Test sierologici a pagamento per i privati: ecco come funziona
La Lombardia è pronta a dire «sì» ai test sierologici a pagamento nei laboratori privati.
Dopo due rinvii - legati, da un lato, all’attesa delle direttive ministeriali stilate sabato e, dall’altro, alla ricerca di un equilibrio che potesse consentire di non «ingolfare» gli elenchi già predisposti dall’Agenzia di tutela della salute sul fronte tamponi - il via libera ufficiale all’attesa delibera è previsto per la giornata di oggi. Si tratta di disposizioni che, una volta incassato l’imprimatur, saranno operative immediatamente, vale a dire a partire dal giorno successivo: se tutto andrà bene, quindi, da domani. Compatibilmente con la disponibilità dei kit dei singoli laboratori.
L’iter da seguire. I dettagli saranno illustrati soltanto oggi, ma più di qualche indicazione è già certa e si può anticipare. A partire dal metodo: nei laboratori privati di microbiologia e virologia (o accreditati e a contratto con il sistema sanitario regionale) si potranno eseguire sia i test con prelievo del sangue (metodica Clia o Elisa) sia quelli rapidi (le cosiddette «saponette»), purché certificati.
La tariffa, trattandosi di libero mercato, viene decisa autonomamente, ma - e qui c’è la prima novità rispetto alla bozza di delibera iniziale, sulla quale la Giunta guidata da Attilio Fontana si è confrontata la scorsa settimana - anche la Lombardia stabilirà un tetto massimo sul fronte dei costi: i test non potranno costare oltre i 60 o 70 euro. Non solo. L’azienda che decide di sottoporre al test sierologico i propri dipendenti dovrà farsi carico anche di effettuare i tamponi eventualmente necessari.
Questo perché, lo ricordiamo, i test sierologici rivelano la sola presenza di anticorpi, condizione che non garantisce di capire se la persona sia, seppur asintomatica, ancora contagiosa oppure no. L’unico strumento diagnostico era e resta il tampone, che consente invece di capire se si è positivi al Covid-19.
Tutti coloro che si sottoporranno al prelievo di sangue (acconsentendo a svolgere il test sierologico: l’adesione, va ricordato, è su base volontaria) e che risulteranno positivi dovranno quindi poi effettuare necessariamente anche il tampone. E in entrambi i casi sarà l’azienda che sceglie di aderire allo screening a dover garantire il «kit completo», sempre attraverso i laboratori privati accreditati.
Si tratta, quest’ultimo, di un punto focale della delibera per almeno due ragioni: in primis si eviterà di pesare sul lavoro in corso di Ats, già alle prese con i controlli sulla platea della quarantena. E, in seconda battuta, l’iter individuato permetterà alle aziende stesse di accelerare le procedure, scongiurando così che i lavoratori rischino di dover attendere il proprio turno per il tampone per settimane intere.

Dati di ancoraggio spaziale:
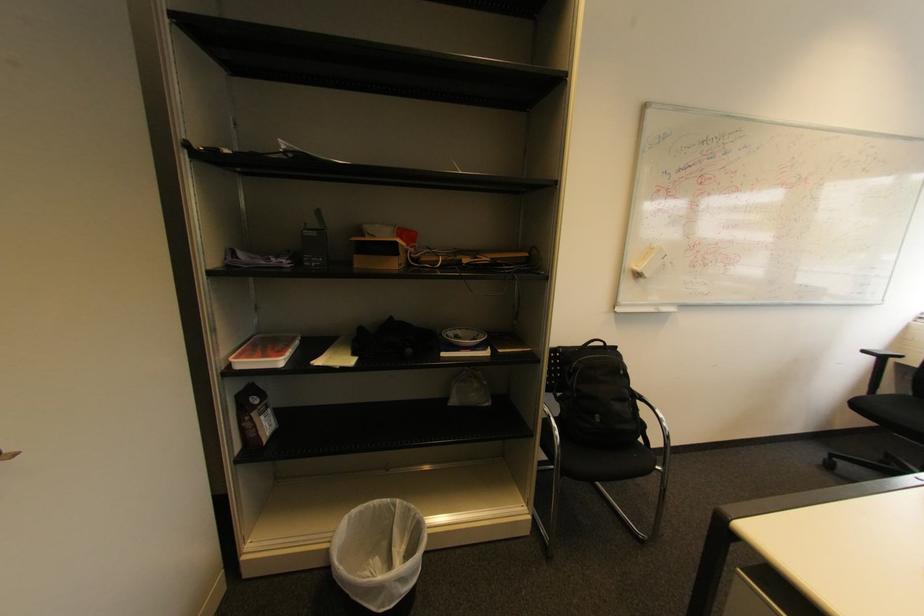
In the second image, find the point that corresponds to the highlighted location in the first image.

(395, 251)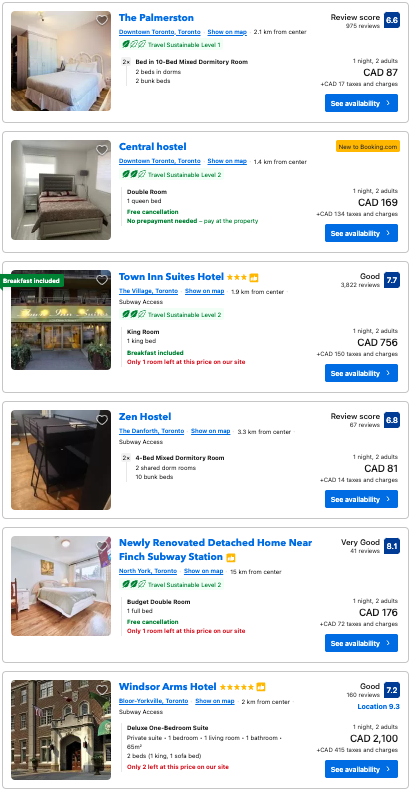
The height and width of the screenshot is (792, 413). I want to click on nightstand, so click(x=30, y=200), click(x=83, y=191), click(x=21, y=599), click(x=12, y=425).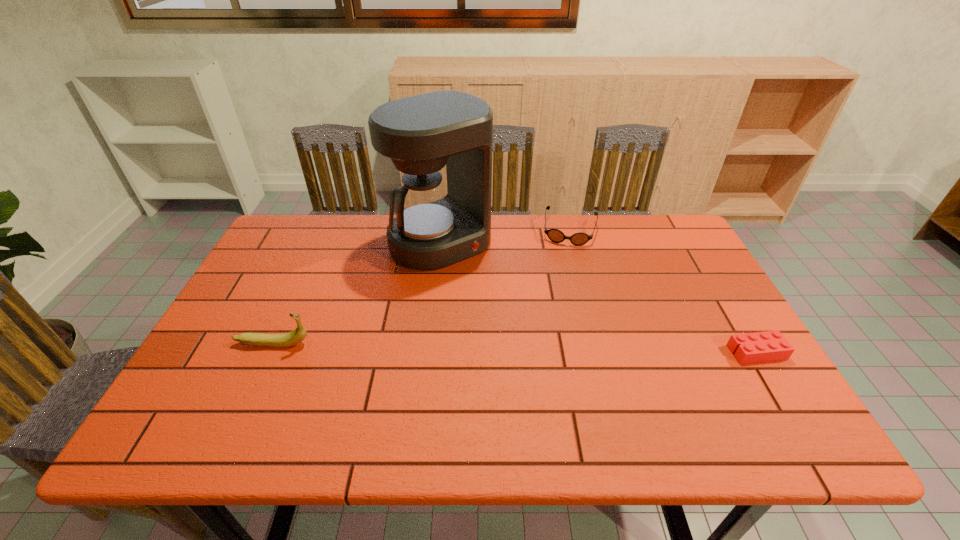
At what (x,y) coordinates should I click in order to perform the action: click on the third shortest object. Please return your answer as a coordinate pair (x, y). The image size is (960, 540). Looking at the image, I should click on (298, 335).

Find the location of a particular element. The width and height of the screenshot is (960, 540). the leftmost object is located at coordinates (298, 335).

Locate an element on the screen. The image size is (960, 540). the shortest object is located at coordinates (769, 346).

Locate an element on the screen. This screenshot has height=540, width=960. Lego is located at coordinates (769, 346).

Locate an element on the screen. The width and height of the screenshot is (960, 540). coffee maker is located at coordinates (436, 225).

Where is `the tallest object`? the tallest object is located at coordinates (436, 225).

Locate an element on the screen. The height and width of the screenshot is (540, 960). the second object from right to left is located at coordinates (555, 235).

Where is `sunglasses`? The image size is (960, 540). sunglasses is located at coordinates (555, 235).

The image size is (960, 540). What are the coordinates of `free space located 0.400m at the stem of the leftmost object` in the screenshot? It's located at (474, 343).

The width and height of the screenshot is (960, 540). In order to click on free space located on the left of the rightmost object in this screenshot , I will do `click(659, 353)`.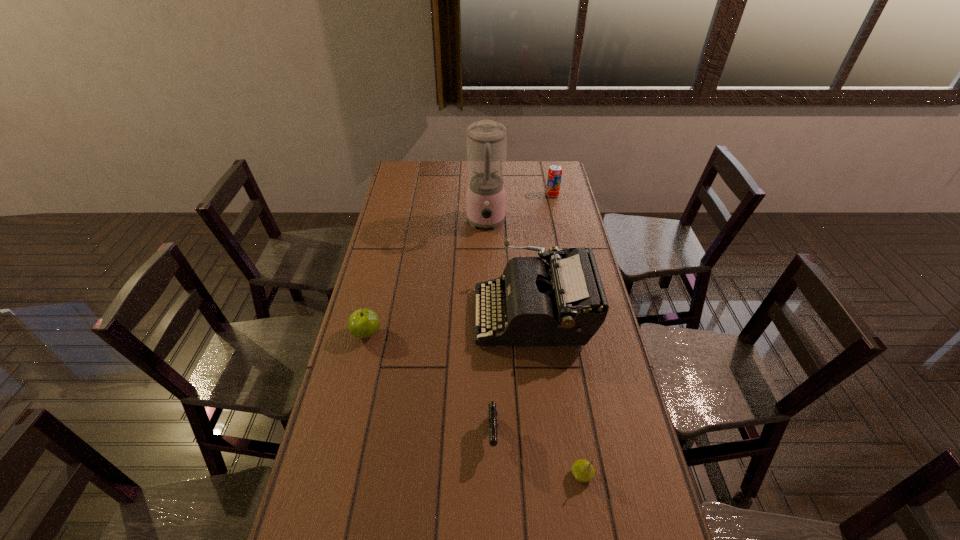
The width and height of the screenshot is (960, 540). I want to click on free space located 0.170m on the front-facing side of the fifth shortest object, so click(x=426, y=315).

Where is `vacant space located on the front-facing side of the fifth shortest object`? vacant space located on the front-facing side of the fifth shortest object is located at coordinates (390, 315).

Locate an element on the screen. The height and width of the screenshot is (540, 960). vacant region located on the front-facing side of the fifth shortest object is located at coordinates (378, 315).

I want to click on vacant space situated on the back of the fourth shortest object, so click(546, 167).

Where is `vacant space located 0.400m on the back of the third shortest object`? Image resolution: width=960 pixels, height=540 pixels. vacant space located 0.400m on the back of the third shortest object is located at coordinates (387, 249).

Find the location of a particular element. The image size is (960, 540). free location located at the barrel of the fifth farthest object is located at coordinates (495, 532).

I want to click on vacant region located 0.230m on the back of the nearest object, so click(x=567, y=389).

Identify the location of object present at the left edge. (363, 323).

I want to click on typewriter present at the right edge, so (564, 303).

Where is `soda can that is at the right edge`? This screenshot has height=540, width=960. soda can that is at the right edge is located at coordinates (555, 171).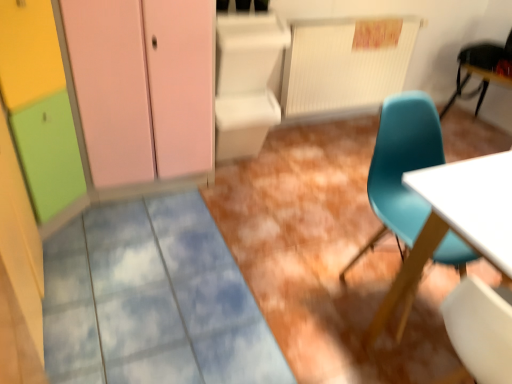
Question: Is teal plastic chair at upper right, the 1th chair viewed from the top, facing away from matte pink cabinet at upper left?

Choices:
 (A) yes
 (B) no

Answer: (B)

Question: Can you confirm if teal plastic chair at upper right, which appears as the 2th chair when viewed from the left, is taller than matte pink cabinet at upper left?

Choices:
 (A) yes
 (B) no

Answer: (B)

Question: Is teal plastic chair at upper right, the 1th chair viewed from the top, outside of matte pink cabinet at upper left?

Choices:
 (A) yes
 (B) no

Answer: (A)

Question: Could you tell me if teal plastic chair at upper right, arranged as the 2th chair when ordered from the bottom, is turned towards matte pink cabinet at upper left?

Choices:
 (A) no
 (B) yes

Answer: (B)

Question: Is teal plastic chair at upper right, arranged as the 2th chair when ordered from the bottom, not near matte pink cabinet at upper left?

Choices:
 (A) no
 (B) yes

Answer: (B)

Question: Is the position of teal plastic chair at upper right, the 1th chair viewed from the top, more distant than that of matte pink cabinet at upper left?

Choices:
 (A) no
 (B) yes

Answer: (B)

Question: Is matte plastic chair at right, marked as the second chair in a right-to-left arrangement, not close to matte pink cabinet at upper left?

Choices:
 (A) no
 (B) yes

Answer: (B)

Question: From the image's perspective, is matte plastic chair at right, the 2th chair in the top-to-bottom sequence, above matte pink cabinet at upper left?

Choices:
 (A) yes
 (B) no

Answer: (B)

Question: Is matte plastic chair at right, the 2th chair in the top-to-bottom sequence, not within matte pink cabinet at upper left?

Choices:
 (A) yes
 (B) no

Answer: (A)

Question: Is matte pink cabinet at upper left completely or partially inside matte plastic chair at right, marked as the second chair in a right-to-left arrangement?

Choices:
 (A) yes
 (B) no

Answer: (B)

Question: Can you confirm if matte plastic chair at right, the first chair viewed from the left, is wider than matte pink cabinet at upper left?

Choices:
 (A) no
 (B) yes

Answer: (A)

Question: Is matte plastic chair at right, the first chair from the front, to the right of matte pink cabinet at upper left from the viewer's perspective?

Choices:
 (A) no
 (B) yes

Answer: (B)

Question: From a real-world perspective, is teal plastic chair at upper right, which appears as the 2th chair when viewed from the left, on top of matte plastic chair at right, which is the second chair from back to front?

Choices:
 (A) no
 (B) yes

Answer: (B)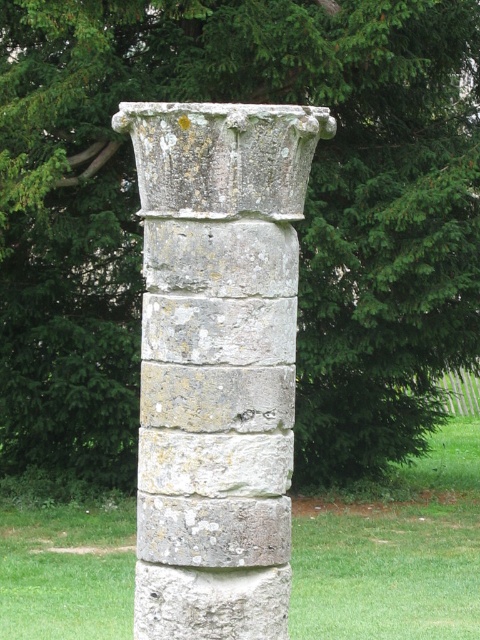
Can you confirm if weathered stone column at center is shorter than green grass at center?

Incorrect, weathered stone column at center's height does not fall short of green grass at center's.

Is weathered stone column at center above green grass at center?

Yes.

Measure the distance between weathered stone column at center and camera.

weathered stone column at center and camera are 19.48 feet apart.

Find the location of a particular element. Image resolution: width=480 pixels, height=640 pixels. weathered stone column at center is located at coordinates (217, 362).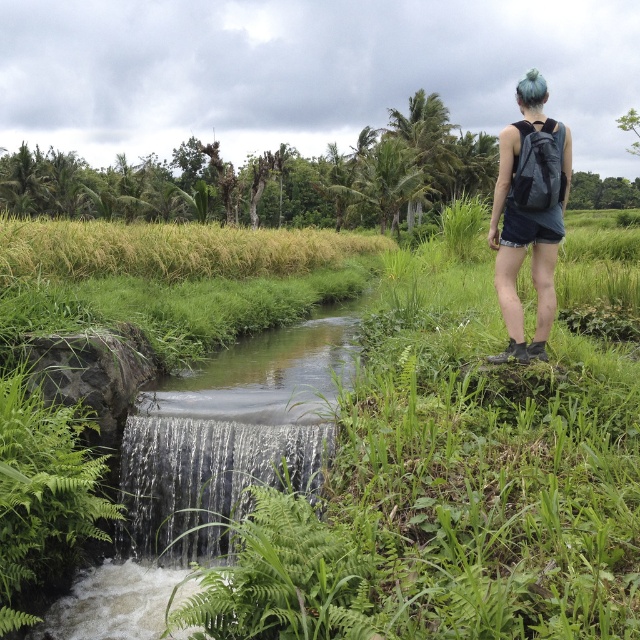
Question: Does green grass at upper left appear under clear water cascade at lower left?

Choices:
 (A) yes
 (B) no

Answer: (B)

Question: Is green grass at upper left in front of matte gray backpack at upper right?

Choices:
 (A) yes
 (B) no

Answer: (B)

Question: Considering the real-world distances, which object is farthest from the green grass at upper left?

Choices:
 (A) clear water cascade at lower left
 (B) matte gray backpack at upper right

Answer: (B)

Question: Which object appears farthest from the camera in this image?

Choices:
 (A) matte gray backpack at upper right
 (B) green grass at upper left

Answer: (B)

Question: Is green grass at upper left to the left of matte gray backpack at upper right from the viewer's perspective?

Choices:
 (A) no
 (B) yes

Answer: (B)

Question: Which point is closer to the camera?

Choices:
 (A) (524, 81)
 (B) (168, 211)
 (C) (154, 508)

Answer: (A)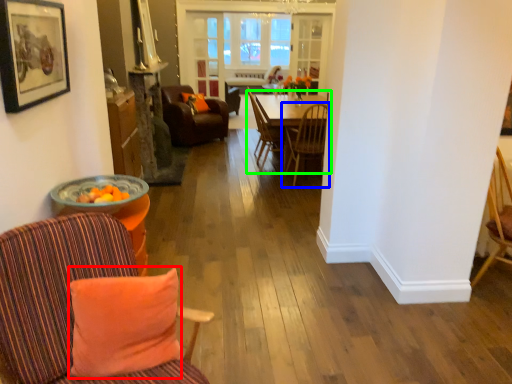
Question: Based on their relative distances, which object is nearer to pillow (highlighted by a red box)? Choose from chair (highlighted by a blue box) and kitchen & dining room table (highlighted by a green box).

Choices:
 (A) chair
 (B) kitchen & dining room table

Answer: (A)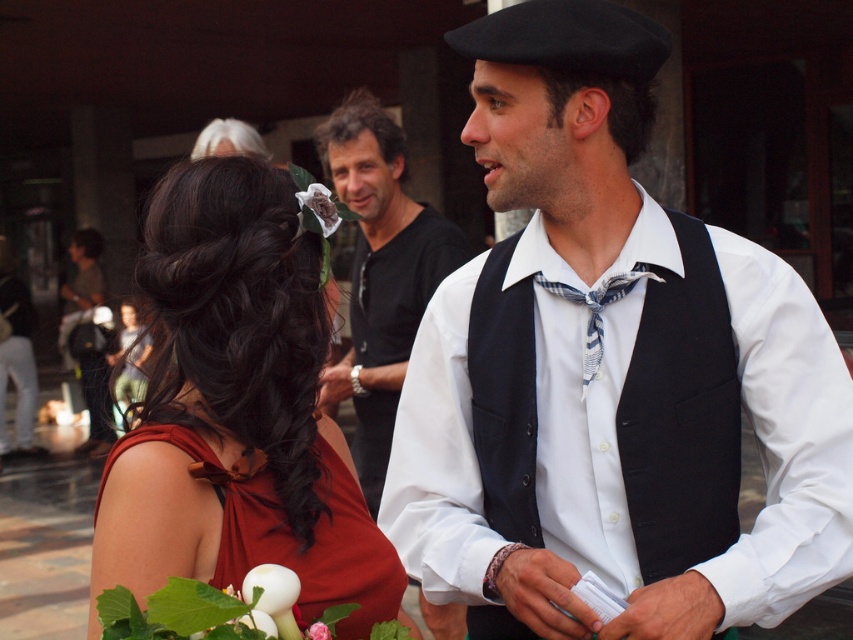
Is matte black vest at center thinner than black wool vest at center?

No, matte black vest at center is not thinner than black wool vest at center.

In the scene shown: Who is positioned more to the left, matte black vest at center or black wool vest at center?

From the viewer's perspective, matte black vest at center appears more on the left side.

Describe the element at coordinates (608, 372) in the screenshot. This screenshot has height=640, width=853. I see `matte black vest at center` at that location.

Identify the location of matte black vest at center. (608, 372).

Between white cotton shirt at center and pink fabric flower at center, which one appears on the left side from the viewer's perspective?

white cotton shirt at center is more to the left.

Does white cotton shirt at center have a smaller size compared to pink fabric flower at center?

No, white cotton shirt at center is not smaller than pink fabric flower at center.

Is point (370, 172) positioned before point (314, 632)?

No, it is not.

This screenshot has height=640, width=853. Identify the location of white cotton shirt at center. (380, 273).

Does white matte flower at center have a greater height compared to pink fabric flower at center?

Yes.

Can you confirm if white matte flower at center is smaller than pink fabric flower at center?

Actually, white matte flower at center might be larger than pink fabric flower at center.

Does point (323, 236) come in front of point (309, 636)?

That is False.

Locate an element on the screen. The width and height of the screenshot is (853, 640). white matte flower at center is located at coordinates (320, 205).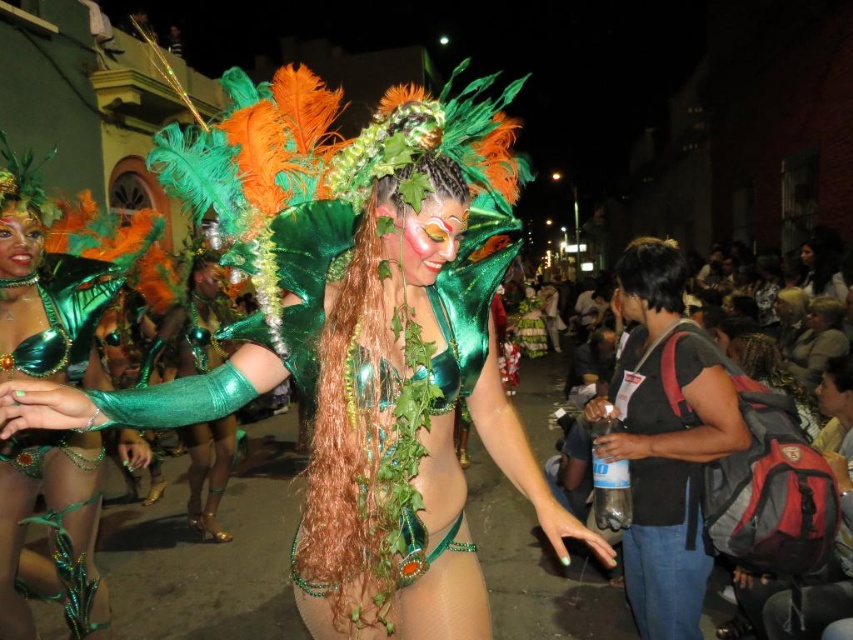
Does green velvet bikini at center appear on the left side of black matte backpack at right?

Yes, green velvet bikini at center is to the left of black matte backpack at right.

Which is behind, point (310, 509) or point (697, 531)?

Positioned behind is point (697, 531).

Where is `green velvet bikini at center`? The width and height of the screenshot is (853, 640). green velvet bikini at center is located at coordinates (355, 337).

Is green velvet bikini at center further to camera compared to green sequined bikini top at center?

No.

Can you confirm if green velvet bikini at center is positioned above green sequined bikini top at center?

Yes, green velvet bikini at center is above green sequined bikini top at center.

The height and width of the screenshot is (640, 853). What do you see at coordinates (355, 337) in the screenshot?
I see `green velvet bikini at center` at bounding box center [355, 337].

Where is `green velvet bikini at center`? green velvet bikini at center is located at coordinates (355, 337).

Who is positioned more to the right, green sequined bikini top at center or black matte backpack at right?

From the viewer's perspective, black matte backpack at right appears more on the right side.

Does green sequined bikini top at center appear on the left side of black matte backpack at right?

Yes, green sequined bikini top at center is to the left of black matte backpack at right.

This screenshot has width=853, height=640. What do you see at coordinates (45, 292) in the screenshot?
I see `green sequined bikini top at center` at bounding box center [45, 292].

Locate an element on the screen. green sequined bikini top at center is located at coordinates pos(45,292).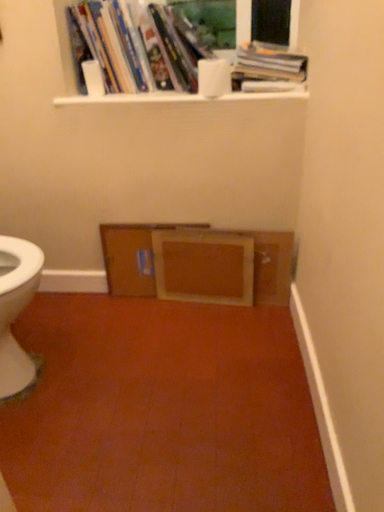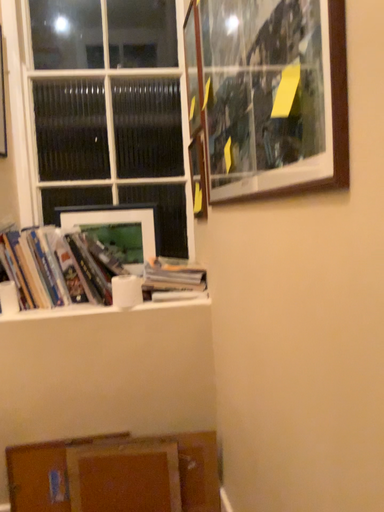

• _COMPITI DA SVOLGERE_:
**1)** Secondo l'articolo sui test sierologici, qual è il costo massimo che i test non potranno superare in Lombardia?
**2)** Elenca tutte le metodiche e i tipi di test diagnostici per il Covid-19 nominati nell'articolo sui test sierologici.
**3)** Prolunga l'articolo sui test sierologici a partire dalla sua ultima frase.
I record non hanno alcun ruolo in questo lavoro.

• _COMPITI RISOLTI_:
**1)** I test non potranno costare oltre i 60 o 70 euro.

**2)**
- Test con prelievo del sangue con metodica Clia
- Test con prelievo del sangue con metodica Elisa
- Test rapidi (le cosiddette «saponette»)
- Tampone

**3)**
Dal prelievo all’esito. Come si dovrà comportare la ditta che decide di sottoporre i dipendenti al test? Innanzitutto dovrà comunicarlo all’Ats, specificando una serie di informazioni tra cui il laboratorio prescelto, il medico responsabile, il numero di lavoratori coinvolti. Quindi, deve dimostrare di aver acquisito, oltre ai kit sierologici, anche una quota parte di tamponi pari almeno al 10% rispetto al numero delle persone che partecipano allo screening. Sarà il medico responsabile a dover vegliare sulla correttezza del metodo da seguire. Le aziende possono cercare anche produttori fuori dalla Regione, a condizione che il laboratorio di riferimento sia inserito nell’elenco del Ministero della Salute.
In sostanza, se l’esito del test sierologico è positivo (tradotto: rileva la presenza di anticorpi) va comunicato all’Ats di residenza e si deve stare in isolamento fino all’esecuzione del tampone nasofaringeo. Qualora quest’ultimo fosse negativo si potrà tornare al lavoro. In caso contrario l’iter ricalcherà quello già in vigore: si sarà segnalati sulla piattaforma telematica come nuovo caso Covid e scatterà la quarantena obbligatoria per l’interessato, mentre i contatti stretti saranno posti in isolamento fiduciario. Il metodo.
Potranno accedere all’esame anche i singoli cittadini? La risposta è sì. Secondo le prime indiscrezioni trapelate, l’unica condizione che la Lombardia porrà in questo senso, sarà l’utilizzo - da parte dei laboratori autorizzati a sottoporre alle analisi chi lo desidera - di test certificati. La linea adottata dalla Lombardia utilizza come «base» la delibera adottata dall’Emilia Romagna, arricchendola di alcune «rifiniture», modulate sulle linee di indirizzo fornite dal Ministero.